CAICÓ – Boas cabeças coroadas do clero afirmam que o bispo de Caicó, D. Antônio Carlos Cruz Santos, teria pedido para ser transferido. Para o Rio - e ele é carioca - ou Minas Gerais.

SNIPER - De Dino, o filósofo melancólico do Beco da Lama, sobre o autoritarismo que hoje ameaça a liberdade de expressão no Brasil: “É hediondo censurar até quem defende a censura”. 

CAMARIM

BLA - A posição de alguns deputados justificando, em nome da lei, a ilegalidade da decisão da Assembléia, aprovando o crédito extraordinário no orçamento para o pagamento dos dois salários – dezembro e13º - acabou desabando na ineficácia por decisão do próprio Legislativo.

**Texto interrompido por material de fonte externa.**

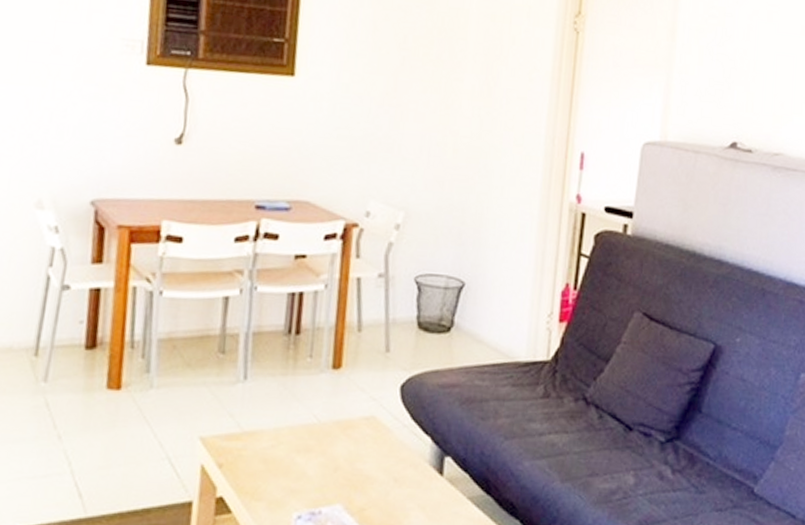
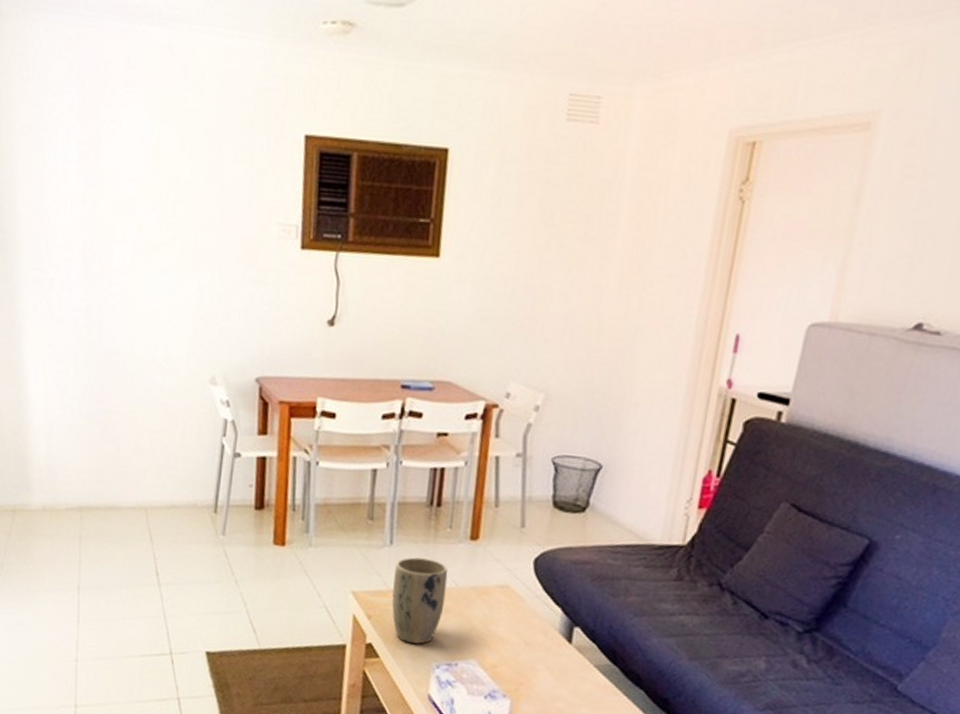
plant pot: none [246,392,309,492] -> present [391,557,448,644]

BLÁ-BLÁ - O que parecia sustentável - o desafio de jogar sobre nos ombros da bancada de governo a iniciativa de aprovar algo ilegal, passível de Ação Direta de Inconstitucionalidade - acabou revelando o que uma casa política não deve subestimar com as veemências legalistas.

BLÁ-BLÁ-BLÁ - Prevaleceu o que falaria mais alto: o risco de responsabilizar-se por deixar milhares de servidores vítimas de mero legalismo que a política sempre sabe superar diante dos grandes impasses. Fica, acima dos detalhes, a pergunta: quem irá contestar? A oposição?